The complete answer is that really we do not "know" as this debate proves. So we should fall back on what we "know" and I do not mean by that the facts that we know but that by cultural acceptance, we know that Edward II was murdered with a red-hot poker up the ****. It would be such a shame if it weren't true, not least because debunking the idea that it was done as some sort of retribution for his homosexuality quietens the homophobes. The theory being that the use of the poker was a useful way of not leaving any outward marks.
So can't we just have A because that is our story and be done with it?

Les Read

It doesn't help when the major villain of the piece and the historian being reference both have the same name.

Also, what a coincidence that Thomas Berkley lived in a castle of the same name as him!!!! LOL

Roger Johnson

There seemed to be too many that saw the body after Mortimer had him killed. I agree that the brutality of the death is over the top but it certainly makes for a great legend and justifies Edward III's revenge.

The History of England

But Luke, what about the never ending search for truth?! I do think it's really interesting how hard it is to shift and change the received history of England. As far as historians are concerned, the red hot poker thing is a myth. It doesn't really make any sense - why go to all that bother? You are much more likely to leave an accidental mark with e red hot poker than a pillow. But despite all that, it's still the popular view. It's a bit the same with Richard I - generations of historians had a go, but basically he's still the crusading hero...

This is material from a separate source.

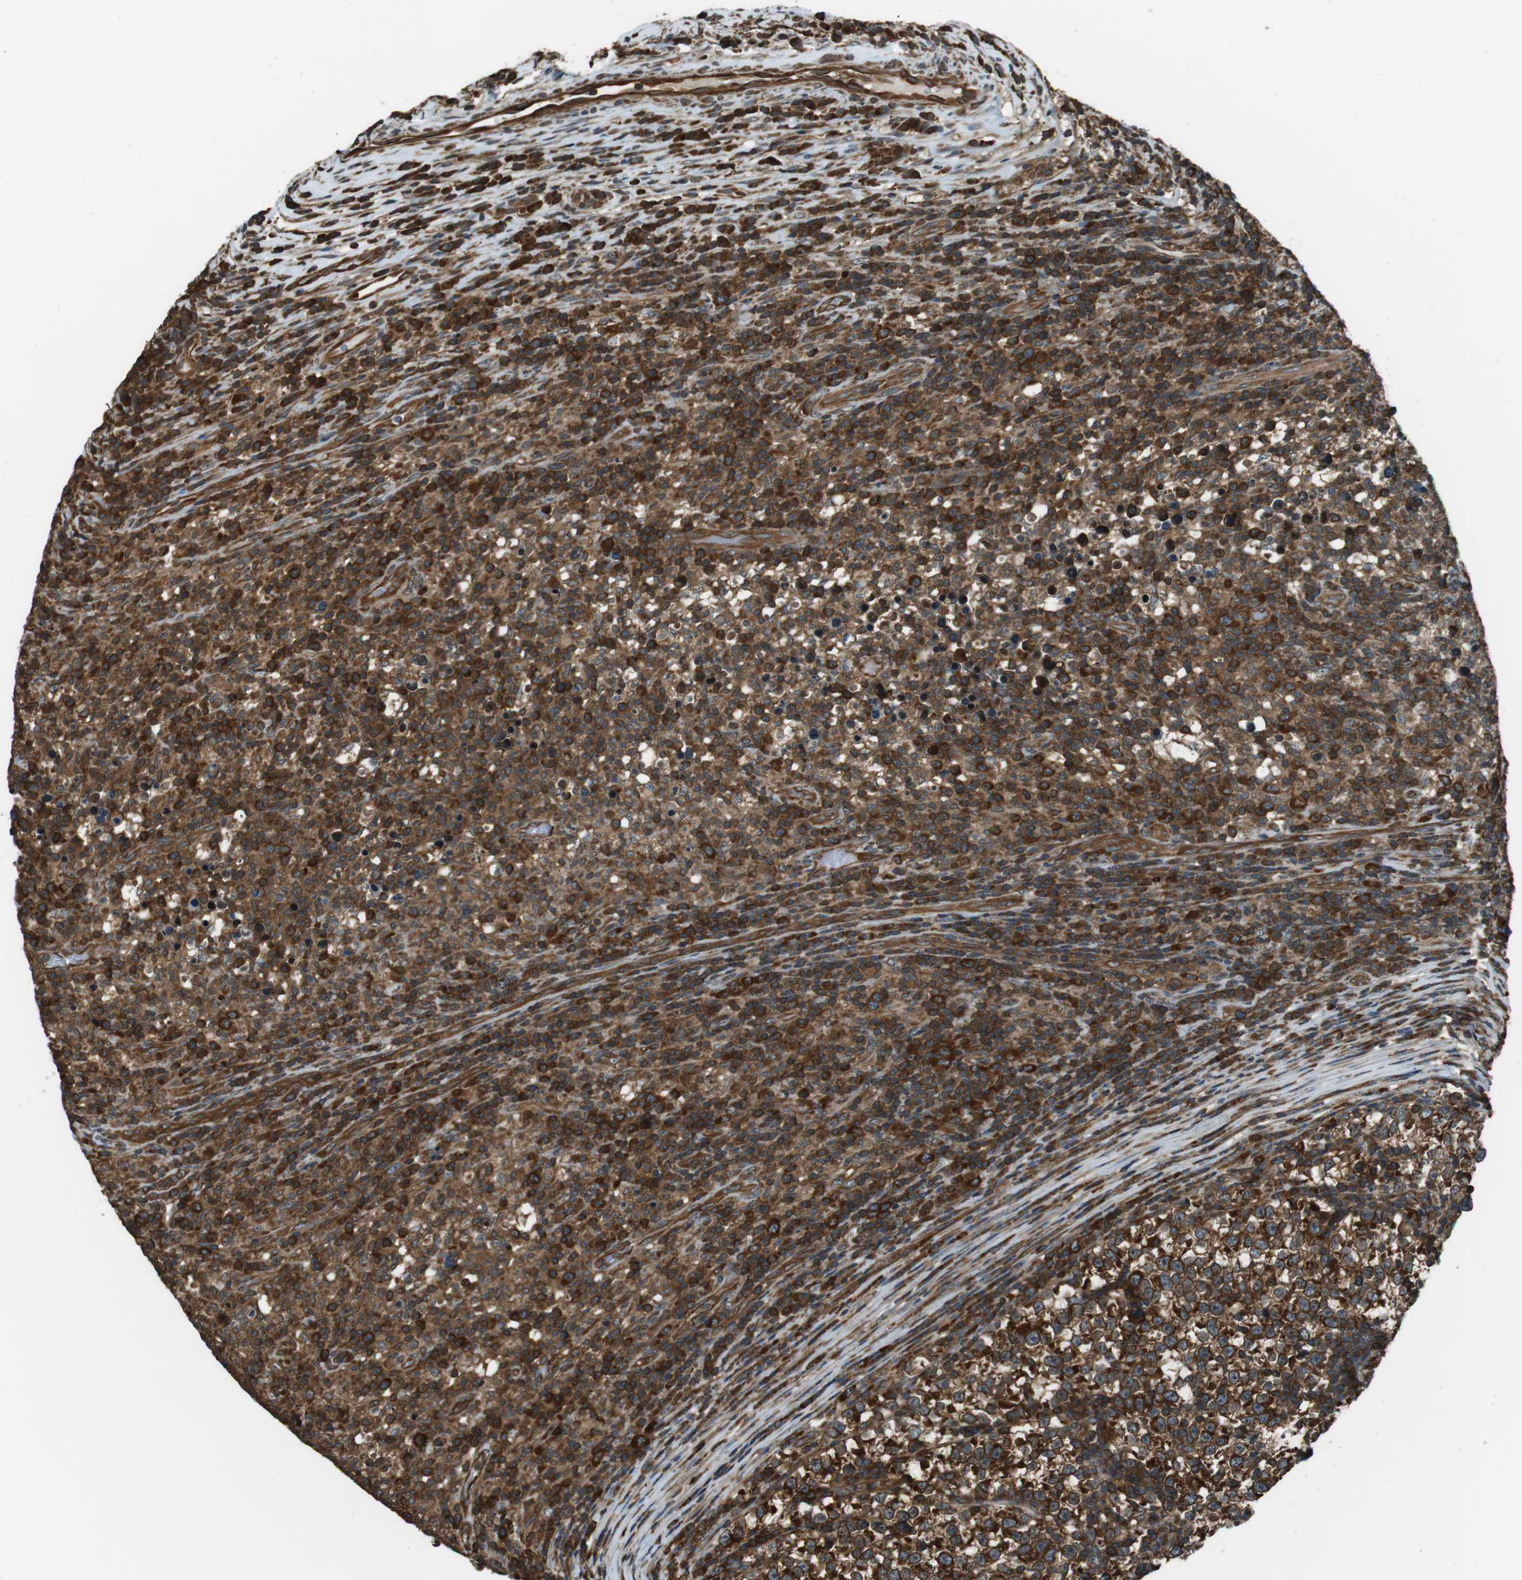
{"staining": {"intensity": "strong", "quantity": "25%-75%", "location": "cytoplasmic/membranous"}, "tissue": "testis cancer", "cell_type": "Tumor cells", "image_type": "cancer", "snomed": [{"axis": "morphology", "description": "Normal tissue, NOS"}, {"axis": "morphology", "description": "Seminoma, NOS"}, {"axis": "topography", "description": "Testis"}], "caption": "An image of testis cancer (seminoma) stained for a protein displays strong cytoplasmic/membranous brown staining in tumor cells. (IHC, brightfield microscopy, high magnification).", "gene": "PA2G4", "patient": {"sex": "male", "age": 43}}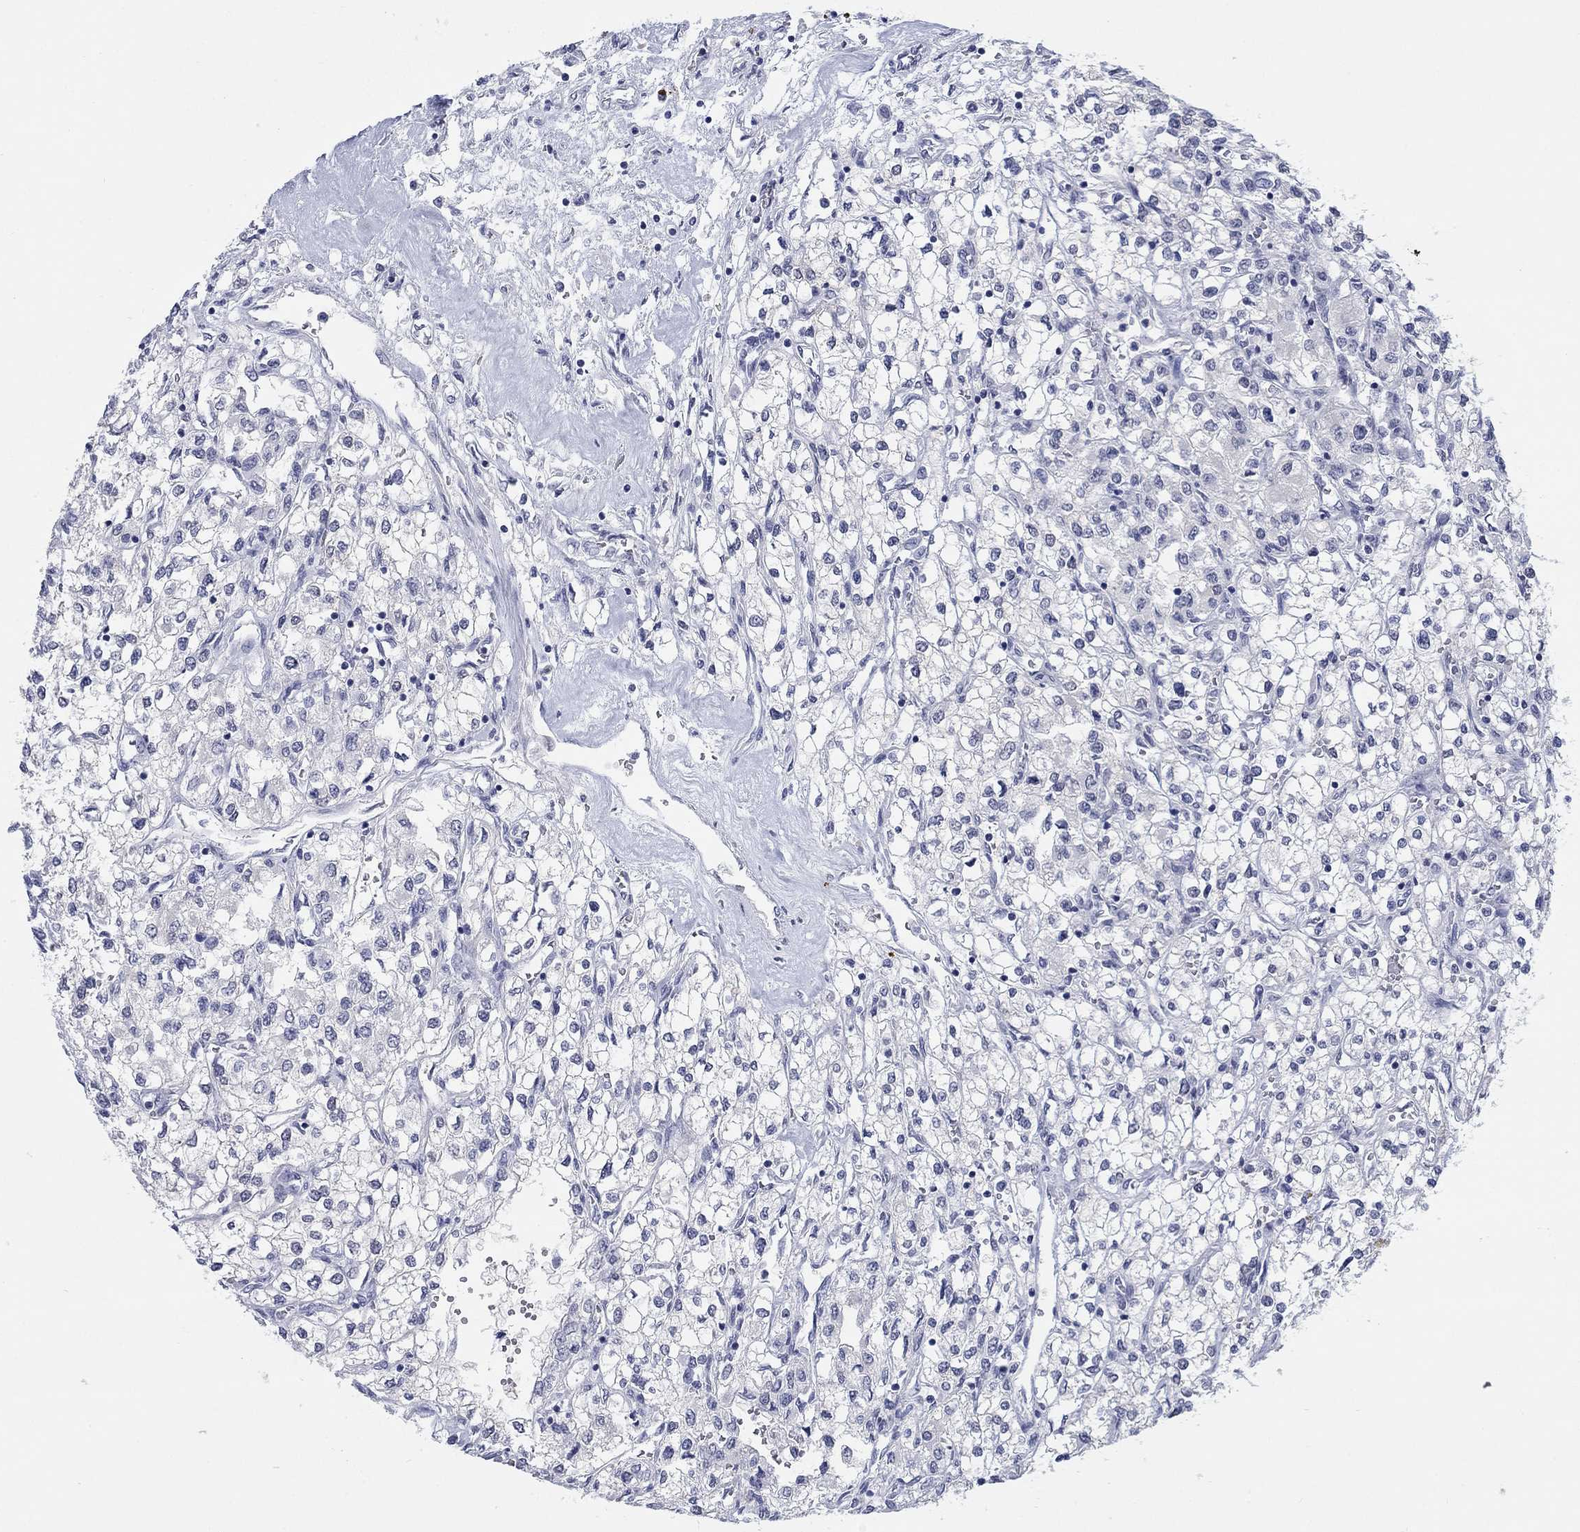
{"staining": {"intensity": "negative", "quantity": "none", "location": "none"}, "tissue": "renal cancer", "cell_type": "Tumor cells", "image_type": "cancer", "snomed": [{"axis": "morphology", "description": "Adenocarcinoma, NOS"}, {"axis": "topography", "description": "Kidney"}], "caption": "The immunohistochemistry (IHC) image has no significant expression in tumor cells of adenocarcinoma (renal) tissue. (DAB IHC with hematoxylin counter stain).", "gene": "ATP6V1G2", "patient": {"sex": "male", "age": 80}}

Edward has left the castle. B


D - Although I have relished telling the hot poker story over the years, I regrettably must side with the theory that he escaped and lived incognito.

The History of England

It's good to see a few votes for option D...

Teresa Ziolkowski

Although I like the thought that Edward got away, I think he was murdered because he was always going to be a threat to the new regime. I am not sure about how he was murdered but smothering seems a little more subtle than the red hot poker story.

Chris Roberts

Killing God's annointed king was a very, very serious mortal sin. Edward clearly did have his supporters, despite his bad press in the history books, as he was able to make an escape from Berkeley Castle, even in the official story.

Story is similar in status to that of Perkin Warbeck.

Fieschi's letter is convincing.

Edward was perhaps a reluctant king, and would welcome a kind of retirement, like his much, much later namesake.

I vote D.


Loved the podcast, but in the same way that I never believed the JFK conspiracy theories, I don't believe this one either. I vote A.

Keep up the good work.....you are the history teacher that I always wanted but never got.


David Nolan (dsc73277)

I caught up with this most entertaining episode today. Based solely on the evidence as you presented it (note to future jury members - that is how you are supposed to do it), I vote A.

I did enjoy the various Elvis related comments above. If the poker thing is true, Ed II will have been more than simply "All Shook Up", indeed, "Come on baby light my fire" might be the most apt song for that scenario.


You know how elderly spouses often die shortly after their spouses? I think this is because of the absence of routine and the obvious absence of the love of their lives.
Now imagine being a King one day, then not a King the next day. Despite E II robust health up until this, I believe the heartbreak and stress from this trauma brought about his death, or at least hurt him to such a degree that made him susceptible to illness, always close by at this time in history.
Was E II, who I believe was an incompetent king, really a threat to Mortimer?
Plus, I believe the earliest chronicles suggest he died of "broken heart" or grief. He probably lost the will to live or stopped taking care of himself. I don't believe we need Mortimer to order his death, for E II to die.
Perhaps I am full of touchy feely emotions and deserve to have my opinion scoffed at by serious historians, but whatever.

I vote B

Wonderful podcast by the way, I enjoyed this episode tremendously.